Hace un par de años firmó un contrato que lo hacía multimillonario y le aseguraba la vida a él y al menos a un par de generaciones completas de su familia, una condición que jamás quizá soñaron sus padres, hermanos, primos y demás satélites genéticos que suelen rodear y explotar a muchos atletas profesionales.

Pero algo que pocos vieron fue que nunca abandonó el ghetto, jamás dejó la pandilla, siguió siendo un violento y estúpido resentido social. Y la muestra ahora es más que patente, al quedar al descubierto sus aficiones, entre las que se encuentran las peleas clandestinas de perros.

Esa afición lo enfrentará a partir del 26 de Julio a la justicia federal en los Estados Unidos, por haber promocionado, financiado y organizado peleas clandestinas de perros, en las que además apostó ilegalmente fuertes cantidades.

Aseguran que no saldrá bien librado, pues la evidencias son contundentes y horrendas, tanto que hiela la sangre leer lo que les hacían a los canes antes, durante y después de las peleas. Simplemente creo que eso no se le hace a nadie, ni ser humano ni un ser de ninguna otra especie. Pero queda bien claro el sentido humano de Vick, que sencillamente resultó mucho, pero mucho más animal que los perros que peleó.

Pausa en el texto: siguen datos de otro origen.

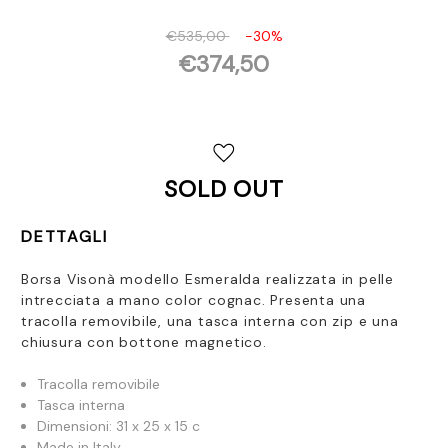
€535,00
-30%
€374,50
Disponibilità
attuale:
SOLD OUT
DETTAGLI
Borsa Visonà modello Esmeralda realizzata in pelle
intrecciata
a mano
color cognac. Presenta una
tracolla removibile, una tasca interna con zip e una
chiusura con bottone magnetico.
Tracolla removibile
Tasca interna
Dimensioni: 31 x 25 x 15 c
Made in Italy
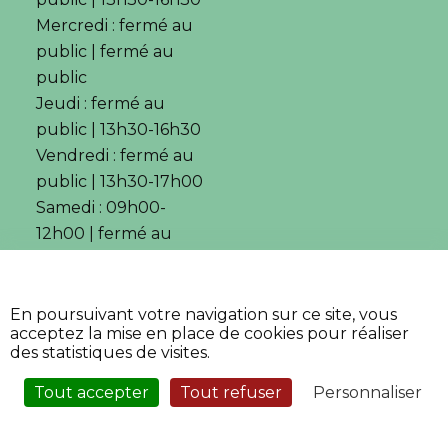
Mercredi : fermé au
public | fermé au
public
Jeudi : fermé au
public | 13h30-16h30
Vendredi : fermé au
public | 13h30-17h00
Samedi : 09h00-
12h00 | fermé au
public
•
Page d’aide
En poursuivant votre navigation sur ce site, vous
•
Mentions légales
acceptez la mise en place de cookies pour réaliser
•
•
Accessibilité
Plan du site
des statistiques de visites.
•
Fièrement propulsé par
l'Adico
Tout accepter
Tout refuser
Personnaliser
Service Sécurisé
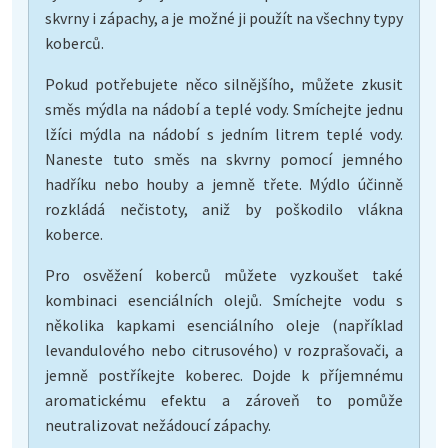
skvrny i zápachy, a je možné ji použít na všechny typy
koberců.
Pokud potřebujete něco silnějšího, můžete zkusit
směs mýdla na nádobí a teplé vody. Smíchejte jednu
lžíci mýdla na nádobí s jedním litrem teplé vody.
Naneste tuto směs na skvrny pomocí jemného
hadříku nebo houby a jemně třete. Mýdlo účinně
rozkládá nečistoty, aniž by poškodilo vlákna
koberce.
Pro osvěžení koberců můžete vyzkoušet také
kombinaci esenciálních olejů. Smíchejte vodu s
několika kapkami esenciálního oleje (například
levandulového nebo citrusového) v rozprašovači, a
jemně postříkejte koberec. Dojde k příjemnému
aromatickému efektu a zároveň to pomůže
neutralizovat nežádoucí zápachy.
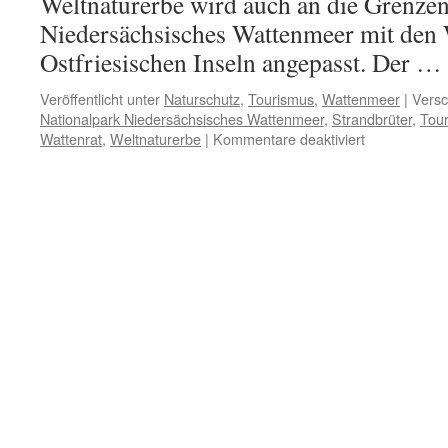
Weltnaturerbe wird auch an die Grenzen
Niedersächsisches Wattenmeer mit den 
Ostfriesischen Inseln angepasst. Der …
Veröffentlicht unter
Naturschutz
,
Tourismus
,
Wattenmeer
|
Versc
Nationalpark Niedersächsisches Wattenmeer
,
Strandbrüter
,
Tou
für
Wattenrat
,
Weltnaturerbe
|
Kommentare deaktiviert
Weltnaturerb
Wattenmeer:
Flächen
erweitert,
Etikettennat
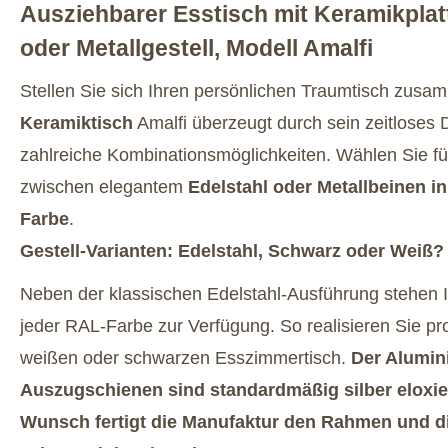
Ausziehbarer Esstisch mit Keramikplat
oder Metallgestell, Modell Amalfi
Stellen Sie sich Ihren persönlichen Traumtisch zus
Keramiktisch
Amalfi überzeugt durch sein zeitloses 
zahlreiche Kombinationsmöglichkeiten. Wählen Sie für
zwischen elegantem
Edelstahl oder Metallbeinen i
Farbe
.
Gestell-Varianten: Edelstahl, Schwarz oder Weiß?
Neben der klassischen Edelstahl-Ausführung stehen I
jeder RAL-Farbe zur Verfügung. So realisieren Sie pr
weißen oder schwarzen Esszimmertisch.
Der Alumin
Auszugschienen sind standardmäßig silber eloxier
Wunsch fertigt die Manufaktur den Rahmen und d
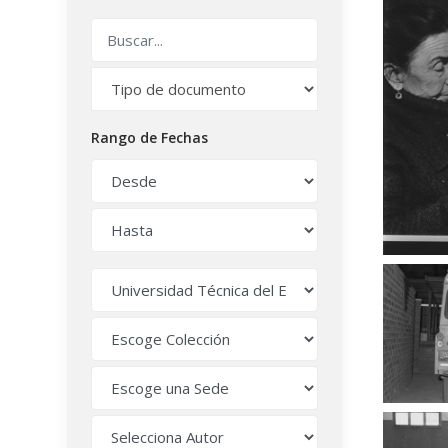
Rango de Fechas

Podría ir a prisión por cinco años y perder mucho de su patrimonio, y claro, su carrera en la NFL definitivamente. Y todo por sentirse Dios, como muchos imbéciles que andan por ahí y que ganan mucho dinero en ligas como la NBA, la NFL o el Futbol Europeo.

El imbécil profesional creyó que su dinero, su fama y su soberbia lo hacía inmune e impune, que la justicia no era para él y sus compañeros, seguro otras baratijas adoradoras del rap, que siempre retan con la mirada, como si el mundo les debiera algo.

Michael Vick es el tipo de atletas que avergüenzan al deporte y no deberían existir. Lo menos que espero es que la NFL lo suspenda, tal como hizo con Chris Henry, Tank Johnson y el Pacman Jones, por mucho menos, pero a diferencia de éstos, lo haga por toda la temporada. Creo que se verían muy mal los fanáticos de Atlanta aplaudiendo sus pases y sus corridas mientras se le sigue un juicio por crueldad con los animales, que bien pudo ser un juicio por delitos contra la inteligencia y el sentido de humanidad que todo hombre y mujer debe tener mínimamente, con sus semejantes y con todo ser vivo.